Model-less Rails?

Hi,

I'm looking into using RoR to develop a front end for an existing system - one which is accessible via JSON-RPC. As such, there won't be any data management performed directly by the web application itself, all would be done via these RPC calls.

Is this possible? I assume that it is, so the next question is whether it's appropriate or not to chop off the model part of Rails. From tutorials and the like Rails seems quite dependent on convention (and even boasts of this). Will I get into trouble later on, or will decoupling the model part be more trouble than it's worth?

Thanks,

Shak

You are most likely going to have models. Those models are your business objects. In your case you're not going to be talking to a database, so the conventional "model" that is backed by a database will not be needed.

However, a Model in Rails can just be a simple Ruby class. Typically you'd have data models that did the RPC calls, so that the controllers interacted with them. The models then do the RPC calls to your backend, keeping each piece of code separated and easy to test. For example, say you were making a new front-end to Twitter. A skeleton model might look like this:

class Twitter

  def initialize(user, password)      @user = user      @password = password   end

   # returns timeline for the user    def posts    end

   # creates a new post    def post(message)      ....    end

private

end

Heck, you might even break this down farther and have a Post model, which you'd use to hold the Post you retrieved from Twitter, or even to have the Post class handle the creation of posts.

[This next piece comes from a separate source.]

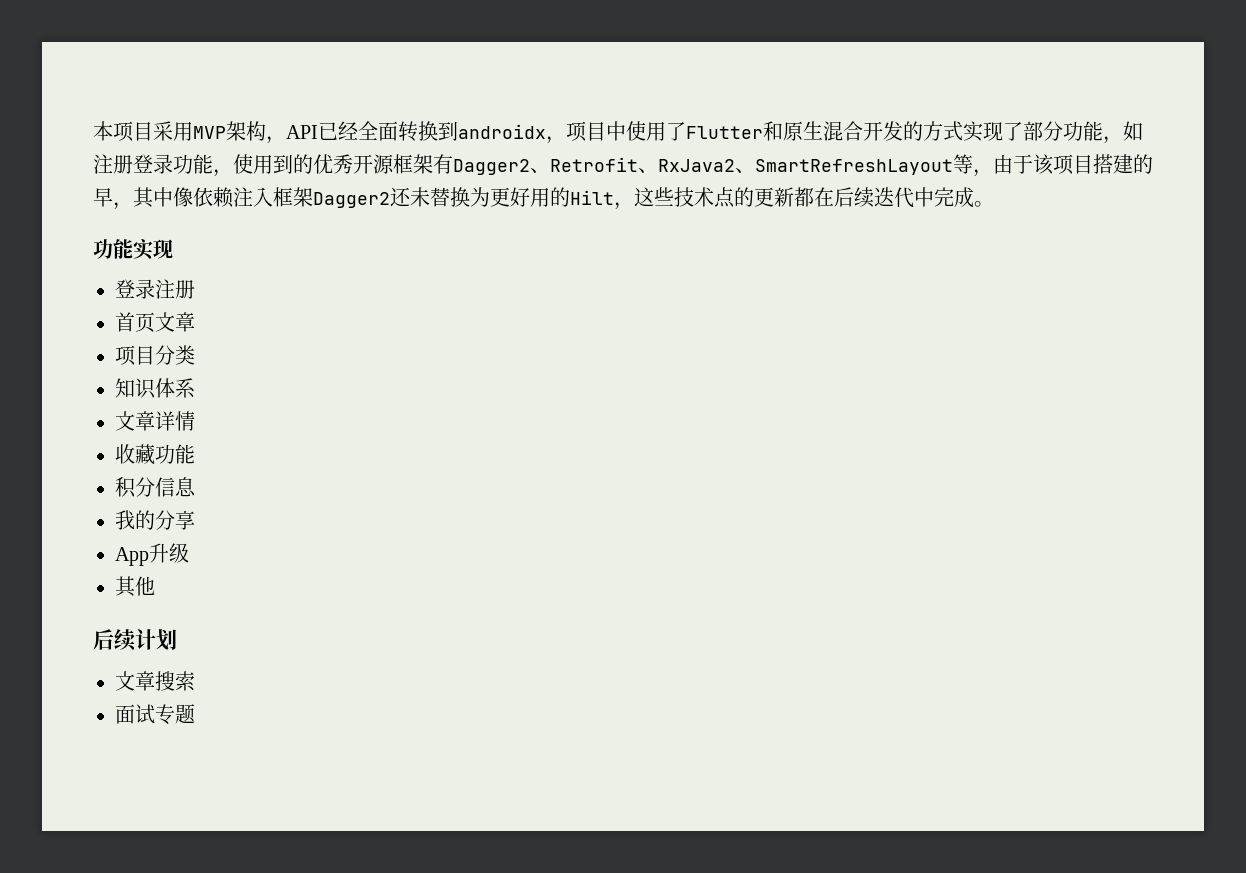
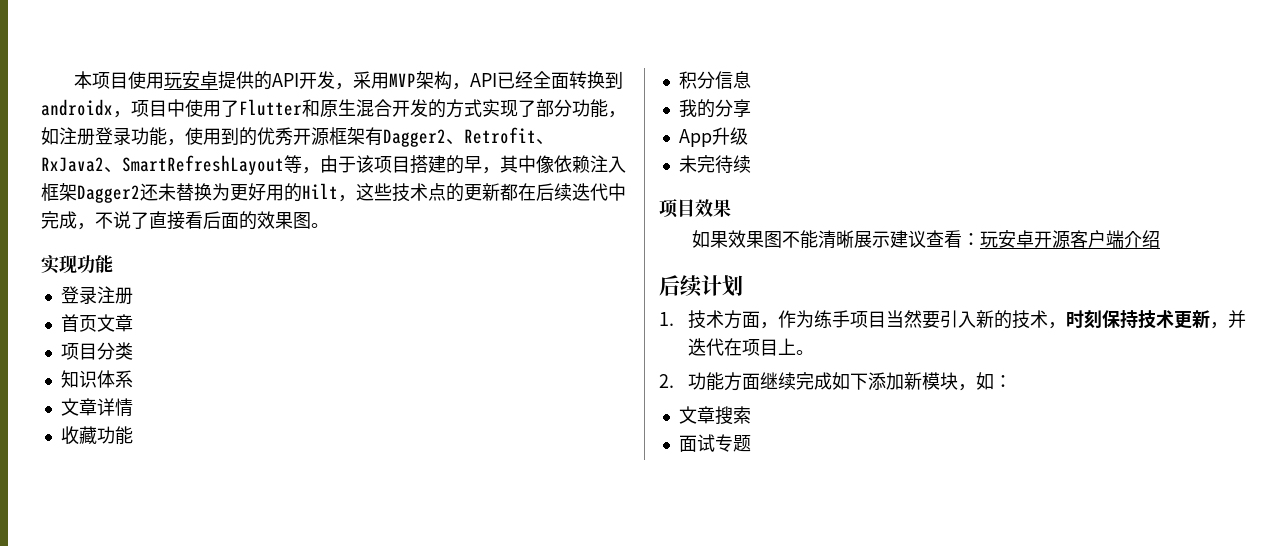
(153, 131) none -> [128,71,354,90] 使用玩安卓提供的API开发，
[974,201,994,207] [93,239,173,260] 。 // 功能实现 -> [77,211,329,230] [41,255,113,274] ，不说了直接看后面的效果图。 // 实现功能
[115,576,155,597] [93,629,177,651] 其他 // 后续计划 -> [678,155,751,174] [659,199,731,218] [692,230,1161,249] [659,275,743,297] [659,310,1246,329] [687,338,814,356] [659,372,1012,391] 未完待续 // 项目效果 // 如果效果图不能清晰展示建议查看：玩安卓开源客户端介绍 // 后续计划 // 1.技术方面，作为练手项目当然要引入新的技术，时刻保持技术更新，并迭代在项目上。 // 2.功能方面继续完成如下添加新模块，如：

class Post   attr_accessor :message, :username, :posted_at end

The basic idea here is that you'd use models to encapsulate your logic, and controllers just to route requests around and show views. So, you'll have "models". just not ActiveRecord models.

you can have a look at the active_record_base_without_table plugin…

Shak wrote:

I'm looking into using RoR to develop a front end for an existing system - one which is accessible via JSON-RPC. As such, there won't be any data management performed directly by the web application itself, all would be done via these RPC calls.

Models are thin wrappers on external entities. Rails offers ActiveRecord as the One True Best external object to wrap. That's the convention.

To bypass the convention, simply do not use script/generate model. Just write the .rb file you want in app/models, put a class inside with the same name, and make it use whatever external entities you want to link to. All the rest of Rails will work the same...

I'm assuming you are meaning you don't want ActiveRecord models. If thats' the case, then yes it is possible. In fact, I currently do that in a couple apps that access objects through XML RPC calls. Here is how I do it, which will give you validations on errors.

class ModelWithoutDatabase end

Thanks for all the replies guys! Just what I wanted to her.

Is there a list of what methods my new models must implement in order to work well with the rest of Rails? Or does your ModelWithoutDatabase cover it all (via the include)?

The cool thing about this is that I can still call Model.valid? and use the validation stuff of ActiveRecord. Then I have my RPC objects that are Models inherit from the class above so:

class Contact < ModelWithoutDatabase def method1 rpc calls end

def method2 rpc calls end end

I hope that helps.

It does, thanks!

Shak

Yes that will work. I’ve been working on something very similar for an opensocial container, where I use models not tied to a database. I use something similar to this, although I also overrite save so you can validate on save.

http://svn.viney.net.nz/things/rails/plugins/active_record_base_without_table/

Also, the built in json serializer has really bad performance, especially in it’s association handling. I used the json gem and wrote my own code for serializing associations.

Chris

Chris,

I've been trying to use the active_record_base_without_table and it seems to work okay, until I try to dynamically create the model objects. At the moment I assign variables like so:

obj.instance_variable_set("@#{varname}", val)

However it seems that ActiveRecords don't hold values in variables, but in an attribute hash. This seems to get set like so:

obj.method_missing("@#{varname}=", [val], nil)

But this doesn't seem to work at all.

Is there a way of programatically assigning values to ActiveRecord columns?

Shak

But this doesn't seem to work at all.

Is there a way of programatically assigning values to ActiveRecord columns?

You need to call the accessor methods.

Fred

Thanks for the heads up, I managed to figure it out. However I'm now starting to think that using AR (without tables) is more trouble than its worth for non-trivial models - is it possible to define relationships if there's no tables to refer to?

For example, if the RPC returns a Post with a list of Comments, how would I write a table-less Post model which puts the Comments in the right place, and then doesn't let Rails go off and try to complete the model anyway?